Stored data entries
- Opening Delimiter -
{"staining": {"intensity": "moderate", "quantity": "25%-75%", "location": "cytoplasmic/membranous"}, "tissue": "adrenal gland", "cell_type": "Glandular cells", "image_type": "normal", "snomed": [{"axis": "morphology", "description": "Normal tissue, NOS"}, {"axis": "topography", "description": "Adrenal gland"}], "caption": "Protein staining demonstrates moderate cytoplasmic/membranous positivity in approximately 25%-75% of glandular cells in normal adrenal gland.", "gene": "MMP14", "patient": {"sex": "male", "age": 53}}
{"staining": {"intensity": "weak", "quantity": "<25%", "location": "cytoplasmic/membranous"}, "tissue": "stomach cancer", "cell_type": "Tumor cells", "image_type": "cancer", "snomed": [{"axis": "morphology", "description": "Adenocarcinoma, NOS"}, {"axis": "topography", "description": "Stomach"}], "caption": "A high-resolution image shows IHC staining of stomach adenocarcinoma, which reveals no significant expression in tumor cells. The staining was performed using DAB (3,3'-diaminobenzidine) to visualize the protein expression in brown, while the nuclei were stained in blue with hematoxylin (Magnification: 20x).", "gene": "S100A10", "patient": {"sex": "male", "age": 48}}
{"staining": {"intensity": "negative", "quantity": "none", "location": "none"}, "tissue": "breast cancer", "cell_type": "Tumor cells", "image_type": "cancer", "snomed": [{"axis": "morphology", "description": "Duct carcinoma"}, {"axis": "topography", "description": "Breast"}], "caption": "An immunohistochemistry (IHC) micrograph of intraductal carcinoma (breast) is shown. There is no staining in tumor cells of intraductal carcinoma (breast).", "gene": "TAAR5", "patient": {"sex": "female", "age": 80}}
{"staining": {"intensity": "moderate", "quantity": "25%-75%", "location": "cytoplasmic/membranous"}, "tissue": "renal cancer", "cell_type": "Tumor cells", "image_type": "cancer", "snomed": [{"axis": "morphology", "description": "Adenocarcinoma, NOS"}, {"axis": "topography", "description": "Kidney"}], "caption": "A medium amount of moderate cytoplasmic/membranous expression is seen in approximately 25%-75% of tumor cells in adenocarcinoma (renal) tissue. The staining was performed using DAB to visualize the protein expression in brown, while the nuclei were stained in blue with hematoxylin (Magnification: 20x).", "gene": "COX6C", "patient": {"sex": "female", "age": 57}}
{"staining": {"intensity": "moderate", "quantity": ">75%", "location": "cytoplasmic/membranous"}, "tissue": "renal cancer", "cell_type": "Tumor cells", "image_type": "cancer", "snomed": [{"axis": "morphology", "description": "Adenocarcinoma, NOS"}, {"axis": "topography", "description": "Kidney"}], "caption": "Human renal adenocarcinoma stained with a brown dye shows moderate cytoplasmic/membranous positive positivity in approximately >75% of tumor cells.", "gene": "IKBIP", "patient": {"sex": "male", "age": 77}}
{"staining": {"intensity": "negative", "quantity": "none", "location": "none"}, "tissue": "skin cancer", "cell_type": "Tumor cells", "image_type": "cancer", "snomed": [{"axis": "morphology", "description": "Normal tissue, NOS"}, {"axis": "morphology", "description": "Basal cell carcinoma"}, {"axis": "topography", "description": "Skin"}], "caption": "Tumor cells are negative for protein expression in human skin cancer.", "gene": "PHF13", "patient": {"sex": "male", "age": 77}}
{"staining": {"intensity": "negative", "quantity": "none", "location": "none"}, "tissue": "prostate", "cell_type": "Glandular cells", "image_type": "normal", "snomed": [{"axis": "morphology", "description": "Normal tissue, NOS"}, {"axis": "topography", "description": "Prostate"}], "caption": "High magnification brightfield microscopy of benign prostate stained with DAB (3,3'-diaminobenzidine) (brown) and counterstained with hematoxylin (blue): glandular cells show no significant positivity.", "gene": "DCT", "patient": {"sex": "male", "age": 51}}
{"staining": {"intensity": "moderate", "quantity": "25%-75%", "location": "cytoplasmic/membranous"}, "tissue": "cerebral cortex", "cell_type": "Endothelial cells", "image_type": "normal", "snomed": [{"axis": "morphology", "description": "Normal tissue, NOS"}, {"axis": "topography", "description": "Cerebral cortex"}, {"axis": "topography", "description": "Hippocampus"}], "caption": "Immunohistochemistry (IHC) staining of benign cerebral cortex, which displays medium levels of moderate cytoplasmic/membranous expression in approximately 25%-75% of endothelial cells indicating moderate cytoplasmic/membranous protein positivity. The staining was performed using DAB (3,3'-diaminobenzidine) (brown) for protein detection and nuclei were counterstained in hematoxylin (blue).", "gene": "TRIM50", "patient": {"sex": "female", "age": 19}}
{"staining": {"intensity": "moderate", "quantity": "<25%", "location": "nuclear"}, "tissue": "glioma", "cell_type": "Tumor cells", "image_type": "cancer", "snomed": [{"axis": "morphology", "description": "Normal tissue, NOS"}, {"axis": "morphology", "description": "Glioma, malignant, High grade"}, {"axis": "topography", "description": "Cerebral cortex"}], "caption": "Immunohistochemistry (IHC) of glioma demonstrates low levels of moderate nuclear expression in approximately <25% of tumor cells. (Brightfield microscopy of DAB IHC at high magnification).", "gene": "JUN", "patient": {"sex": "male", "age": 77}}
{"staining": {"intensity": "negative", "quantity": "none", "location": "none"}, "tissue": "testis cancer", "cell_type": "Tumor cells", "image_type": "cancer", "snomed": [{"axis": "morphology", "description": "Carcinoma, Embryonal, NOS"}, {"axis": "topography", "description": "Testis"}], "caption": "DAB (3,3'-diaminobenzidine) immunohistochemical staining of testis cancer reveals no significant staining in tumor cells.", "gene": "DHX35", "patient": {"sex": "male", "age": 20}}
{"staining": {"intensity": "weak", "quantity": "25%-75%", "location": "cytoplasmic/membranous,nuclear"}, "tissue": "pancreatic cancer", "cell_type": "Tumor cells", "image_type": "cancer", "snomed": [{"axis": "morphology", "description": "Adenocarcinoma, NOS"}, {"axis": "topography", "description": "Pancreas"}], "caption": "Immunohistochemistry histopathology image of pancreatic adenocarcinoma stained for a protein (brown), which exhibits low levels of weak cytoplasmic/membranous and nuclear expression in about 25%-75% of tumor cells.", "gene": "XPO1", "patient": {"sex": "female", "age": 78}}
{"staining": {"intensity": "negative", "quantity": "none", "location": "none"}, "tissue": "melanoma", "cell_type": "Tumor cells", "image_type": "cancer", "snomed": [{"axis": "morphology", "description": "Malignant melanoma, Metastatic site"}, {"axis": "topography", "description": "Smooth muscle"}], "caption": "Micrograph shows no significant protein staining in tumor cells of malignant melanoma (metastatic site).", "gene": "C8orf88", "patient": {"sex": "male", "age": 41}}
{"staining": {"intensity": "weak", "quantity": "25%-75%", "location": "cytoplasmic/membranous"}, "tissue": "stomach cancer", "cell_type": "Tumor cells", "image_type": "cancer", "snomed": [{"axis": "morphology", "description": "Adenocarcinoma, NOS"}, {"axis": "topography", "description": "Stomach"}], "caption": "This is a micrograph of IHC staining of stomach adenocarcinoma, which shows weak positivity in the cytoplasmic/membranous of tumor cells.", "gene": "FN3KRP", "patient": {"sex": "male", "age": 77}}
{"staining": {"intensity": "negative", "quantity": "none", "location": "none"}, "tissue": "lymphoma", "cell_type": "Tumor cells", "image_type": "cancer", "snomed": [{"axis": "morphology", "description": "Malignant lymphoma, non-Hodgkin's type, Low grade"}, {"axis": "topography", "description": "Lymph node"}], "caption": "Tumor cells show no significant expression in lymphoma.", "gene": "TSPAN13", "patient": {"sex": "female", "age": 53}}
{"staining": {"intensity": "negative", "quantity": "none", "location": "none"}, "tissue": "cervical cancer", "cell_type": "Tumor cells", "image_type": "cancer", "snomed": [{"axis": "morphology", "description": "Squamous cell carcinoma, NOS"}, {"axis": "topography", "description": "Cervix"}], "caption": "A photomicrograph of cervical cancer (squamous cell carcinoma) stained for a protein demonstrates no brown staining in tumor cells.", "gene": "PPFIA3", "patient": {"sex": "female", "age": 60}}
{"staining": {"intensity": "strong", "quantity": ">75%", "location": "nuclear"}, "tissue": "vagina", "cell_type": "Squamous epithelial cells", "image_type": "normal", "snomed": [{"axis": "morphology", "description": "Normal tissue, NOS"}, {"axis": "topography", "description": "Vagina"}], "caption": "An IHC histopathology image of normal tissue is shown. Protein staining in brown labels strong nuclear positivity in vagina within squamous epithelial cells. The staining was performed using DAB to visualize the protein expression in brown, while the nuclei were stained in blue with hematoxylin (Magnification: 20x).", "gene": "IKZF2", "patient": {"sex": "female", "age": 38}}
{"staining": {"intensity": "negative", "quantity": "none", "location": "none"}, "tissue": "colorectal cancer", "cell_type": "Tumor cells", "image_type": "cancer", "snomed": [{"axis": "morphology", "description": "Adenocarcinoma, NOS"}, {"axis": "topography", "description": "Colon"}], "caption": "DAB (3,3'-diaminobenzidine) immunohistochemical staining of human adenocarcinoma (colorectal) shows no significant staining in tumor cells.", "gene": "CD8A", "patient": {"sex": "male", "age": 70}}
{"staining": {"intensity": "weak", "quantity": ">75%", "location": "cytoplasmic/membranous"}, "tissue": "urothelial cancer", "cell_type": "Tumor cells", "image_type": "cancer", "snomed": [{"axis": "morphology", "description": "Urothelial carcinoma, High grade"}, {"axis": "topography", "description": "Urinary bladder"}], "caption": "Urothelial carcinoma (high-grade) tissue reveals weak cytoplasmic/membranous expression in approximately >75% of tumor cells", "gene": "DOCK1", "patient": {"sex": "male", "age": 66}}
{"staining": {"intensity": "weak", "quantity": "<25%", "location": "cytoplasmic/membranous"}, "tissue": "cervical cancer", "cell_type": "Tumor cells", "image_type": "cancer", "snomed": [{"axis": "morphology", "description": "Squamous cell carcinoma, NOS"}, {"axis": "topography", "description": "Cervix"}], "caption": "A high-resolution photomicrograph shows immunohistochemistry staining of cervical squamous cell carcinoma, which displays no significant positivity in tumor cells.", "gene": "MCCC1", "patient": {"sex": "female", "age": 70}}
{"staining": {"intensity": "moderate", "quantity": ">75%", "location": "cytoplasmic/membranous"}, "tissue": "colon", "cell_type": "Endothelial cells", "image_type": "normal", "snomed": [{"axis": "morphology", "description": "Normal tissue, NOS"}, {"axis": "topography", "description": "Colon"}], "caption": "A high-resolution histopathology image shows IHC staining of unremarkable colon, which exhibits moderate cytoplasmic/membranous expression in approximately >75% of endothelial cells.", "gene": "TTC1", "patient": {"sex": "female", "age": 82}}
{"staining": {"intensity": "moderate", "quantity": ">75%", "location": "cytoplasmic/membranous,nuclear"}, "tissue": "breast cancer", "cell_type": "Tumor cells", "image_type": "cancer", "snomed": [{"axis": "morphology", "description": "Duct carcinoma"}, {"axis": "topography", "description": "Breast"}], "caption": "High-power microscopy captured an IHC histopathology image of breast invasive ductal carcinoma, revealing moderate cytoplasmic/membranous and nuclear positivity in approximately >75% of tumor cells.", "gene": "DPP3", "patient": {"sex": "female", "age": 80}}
- Closing Delimiter -
What the task asks: Beginning at the line with "non-Hodgkin's type, Low" and stopping after the line with "photomicrograph of cervical", please write out every line of the data above exactly and nothing else.

Reply to the exercise:
{"staining": {"intensity": "negative", "quantity": "none", "location": "none"}, "tissue": "lymphoma", "cell_type": "Tumor cells", "image_type": "cancer", "snomed": [{"axis": "morphology", "description": "Malignant lymphoma, non-Hodgkin's type, Low grade"}, {"axis": "topography", "description": "Lymph node"}], "caption": "Tumor cells show no significant expression in lymphoma.", "gene": "TSPAN13", "patient": {"sex": "female", "age": 53}}
{"staining": {"intensity": "negative", "quantity": "none", "location": "none"}, "tissue": "cervical cancer", "cell_type": "Tumor cells", "image_type": "cancer", "snomed": [{"axis": "morphology", "description": "Squamous cell carcinoma, NOS"}, {"axis": "topography", "description": "Cervix"}], "caption": "A photomicrograph of cervical cancer (squamous cell carcinoma) stained for a protein demonstrates no brown staining in tumor cells.", "gene": "PPFIA3", "patient": {"sex": "female", "age": 60}}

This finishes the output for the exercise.